Although, Judge Nicholas Vineall QC may have explained his decision as arising from a reluctance to extend the rule in The Aries, the decision may, in fact, establish an exception to the rule. When this exception is considered against the authorities discussed above, it may be difficult to tell when the “long established rule” is to apply to forwarders or when the exception might apply.

What can be done

This decision highlights the dangers of assuming that the courts will allow a forwarder to rely on the rule against set-off. This rule is something of an exception to the general position in commercial contracts and judges have often expressed concern and reluctance to apply the rule.

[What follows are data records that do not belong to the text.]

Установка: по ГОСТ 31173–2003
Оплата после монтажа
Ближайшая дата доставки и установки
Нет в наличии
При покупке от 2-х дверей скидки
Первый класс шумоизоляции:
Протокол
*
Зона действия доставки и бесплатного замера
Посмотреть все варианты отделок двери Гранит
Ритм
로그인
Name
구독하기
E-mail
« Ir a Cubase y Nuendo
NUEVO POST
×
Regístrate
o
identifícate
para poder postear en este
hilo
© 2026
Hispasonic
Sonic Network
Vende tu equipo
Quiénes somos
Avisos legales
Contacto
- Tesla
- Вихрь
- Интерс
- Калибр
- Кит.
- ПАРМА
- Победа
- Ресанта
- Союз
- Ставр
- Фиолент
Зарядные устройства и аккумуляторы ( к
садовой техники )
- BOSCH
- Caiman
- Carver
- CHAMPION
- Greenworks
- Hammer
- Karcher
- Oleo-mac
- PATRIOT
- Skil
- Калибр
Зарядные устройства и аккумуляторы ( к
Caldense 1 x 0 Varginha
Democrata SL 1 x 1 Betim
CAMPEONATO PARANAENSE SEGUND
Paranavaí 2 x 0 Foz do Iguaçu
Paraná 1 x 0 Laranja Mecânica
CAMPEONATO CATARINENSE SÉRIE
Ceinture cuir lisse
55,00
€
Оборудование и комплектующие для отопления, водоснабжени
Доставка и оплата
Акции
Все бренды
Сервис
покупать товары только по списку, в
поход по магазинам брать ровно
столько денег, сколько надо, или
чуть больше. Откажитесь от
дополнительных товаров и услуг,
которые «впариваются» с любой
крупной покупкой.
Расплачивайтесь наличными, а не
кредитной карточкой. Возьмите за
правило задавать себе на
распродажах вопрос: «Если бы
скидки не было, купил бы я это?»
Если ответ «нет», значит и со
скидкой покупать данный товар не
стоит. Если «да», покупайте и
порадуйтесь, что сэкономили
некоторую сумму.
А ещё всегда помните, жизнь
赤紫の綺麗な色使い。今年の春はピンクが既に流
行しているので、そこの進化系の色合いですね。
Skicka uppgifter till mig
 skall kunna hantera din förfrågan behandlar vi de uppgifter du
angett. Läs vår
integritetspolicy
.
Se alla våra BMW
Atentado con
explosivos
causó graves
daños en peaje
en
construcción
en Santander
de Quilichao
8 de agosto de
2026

The decision in Globalink acknowledges that if parties to a contract wish to extend the rule against set-off, they are able to do so contractually. Most industry standard trading terms contain a prohibition of set-off which extends to all charges, not just freight.

The rule described in The Aries can, therefore, be extended to agency and other charges. Where the role of forwarders is uncertain and the services provided extend beyond simple carriage of goods, such contractual extensions will prove useful. In view of the difficulties highlighted by the decision in Globalink, it is recommended that parties to a forwarding contract set out their position on this point, one way or the other, clearly in that contract. A failure to do so is likely to end up with a difficult argument about the services provided and role of the parties.